In response to:

Mrs. Thatcher's Revenge from the March 21, 1996 issue

To the Editors:

To be vulgarly abused in a foreign publication [NYR, March 21] is a form of recognition I could do without. Mr. Buruma condemns me as “crass” (i.e., stupid, gross, coarse) “eccentric” (i.e., deviating from convention in a bizarre manner) and “Jewish.” The only relevance of his intrusion of my Jewishness seems to be as support for personal denigration, since he provides no other evidence for his aspersions apart from my guilt by association with Margaret Thatcher and my juvenile flirtation with communism which ended nearly fifty years ago. I have had the pleasure of never meeting him. He shows no sign of ever having read anything I have written (or published) either under my own name, ghosted for Keith Joseph and Margaret Thatcher or through the Centre For Policy Studies, which I co-founded with Joseph.

The impression that prior emotive hostility to me precludes his actually reading my writings prior to denouncing them is reinforced by his claim that I “fed her [MT] a churning brew of Hayek, Popper, Ludwig von Mises, and Milton Friedman.” Now though I respect these writers (and actually knew two of them personally) my writing is not indebted to them, nor did I quote them. On the contrary, my writing, “ghosting” and publication dealt with the British scene empirically from practice to theory. Our main point was that socialism in any form, including “Butskellism” does not work, by its adherents’ criteria no less than by anyone else’s. Yet, socialism in one form or another continues to attract support; that is the predicament which the Thatcher interlude leaves unchanged.

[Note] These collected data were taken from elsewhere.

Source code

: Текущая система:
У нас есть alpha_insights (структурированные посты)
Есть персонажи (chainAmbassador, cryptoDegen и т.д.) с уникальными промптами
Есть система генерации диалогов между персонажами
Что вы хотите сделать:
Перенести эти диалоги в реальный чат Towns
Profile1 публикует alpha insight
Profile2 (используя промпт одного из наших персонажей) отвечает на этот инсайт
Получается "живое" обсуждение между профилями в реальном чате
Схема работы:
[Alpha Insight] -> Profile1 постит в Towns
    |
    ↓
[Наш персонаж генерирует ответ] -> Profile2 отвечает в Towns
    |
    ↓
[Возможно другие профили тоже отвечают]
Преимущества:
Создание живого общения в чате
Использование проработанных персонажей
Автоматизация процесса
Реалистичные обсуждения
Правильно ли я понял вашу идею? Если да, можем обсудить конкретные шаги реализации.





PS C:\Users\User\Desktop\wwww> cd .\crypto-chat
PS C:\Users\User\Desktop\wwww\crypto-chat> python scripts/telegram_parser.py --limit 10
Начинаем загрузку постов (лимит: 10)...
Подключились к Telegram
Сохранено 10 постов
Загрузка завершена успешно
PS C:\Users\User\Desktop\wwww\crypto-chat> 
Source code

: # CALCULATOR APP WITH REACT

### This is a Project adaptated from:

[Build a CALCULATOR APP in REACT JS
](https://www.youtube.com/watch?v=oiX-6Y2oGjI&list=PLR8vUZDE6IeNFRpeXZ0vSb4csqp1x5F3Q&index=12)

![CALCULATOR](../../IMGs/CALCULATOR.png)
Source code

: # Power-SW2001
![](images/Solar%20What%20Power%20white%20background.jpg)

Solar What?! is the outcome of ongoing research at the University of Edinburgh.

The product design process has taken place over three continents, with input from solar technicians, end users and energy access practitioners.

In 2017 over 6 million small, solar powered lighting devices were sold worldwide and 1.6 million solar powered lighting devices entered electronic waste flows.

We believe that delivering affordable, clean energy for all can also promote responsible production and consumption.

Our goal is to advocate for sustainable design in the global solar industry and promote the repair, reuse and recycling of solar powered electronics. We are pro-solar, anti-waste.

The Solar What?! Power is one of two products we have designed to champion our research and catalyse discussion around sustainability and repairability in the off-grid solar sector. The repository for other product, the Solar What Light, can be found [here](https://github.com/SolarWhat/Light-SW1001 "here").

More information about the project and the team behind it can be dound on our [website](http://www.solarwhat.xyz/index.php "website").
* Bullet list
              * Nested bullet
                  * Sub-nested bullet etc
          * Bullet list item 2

For Mr. Buruma to make a contribution to your readers’ understanding of British affairs, he would need more knowledge, even a little scholarship, intellectual curiosity, less stridency and better intellectual manners. He would need to read some of what we wrote, and to define his terms. For instance, what does he mean when he describes me as a “Thatcherite intellectual”? To dub someone “Keynesian,” “Kemalist” or “Marxist” denotes their intellectual or ideological provenance; does he imply that I derived my ideas from Margaret Thatcher?

He would also need to give up his ubiquitous obsession with the Jewish connection. We Jews are spread out along the whole political spectrum; our only common denominator is dedication to various deities. We thereby epitomize the human predicament.

Alfred Sherman
London, England

Ian Buruma replies:

Not eccentric? Not crass? I didn’t feel the need to spell it out in my article, but if Mr. Sherman insists, here are a few pointers. It was surely eccentric of him to invite Jean-Marie Le Pen, leader of the extreme right-wing French National Front, to speak at the Conservative Party Conference in 1988. It was eccentricity, bordering on crassness, to state, as he did the year before, that “the SS were as much victims as the Jews were. Without Hitler, they would have been decent young men but they were turned into monsters and they died.” And the crassness of his stand on recent Bosnian affairs lacks all the charm of eccentricity: “I’m going to Bosnia to advise Karadzic,” he told the Daily Telegraph in 1993. “We are in the first throes of the Third World War against Germany. But [John] Major is on the side of the Germans.”
As for the Jewish angle. I only mentioned Mr. Sherman’s background to point out that Mrs. Thatcher’s intellectual boosters were as likely to be Jewish as Catholic. In other words, Jewishness per se was not the issue. It was Sherman who wrote that Jewish voters approved of Margaret Thatcher’s stand on the need to curb further immigration more tightly. I don’t know about Jewish voters, but this is certainly Mr. Sherman’s own view. He wrote (Sunday Telegraph, September 11, 1979) that “the relationship between indigenous Britons and this country is inherently different from that of Asians and most other migrant stock. Hence, there are unassailable moral no less than political grounds for embodying these differences in law and practice wherever necessary.” An eccentric, not to say crass view for a Jewish thinker to take.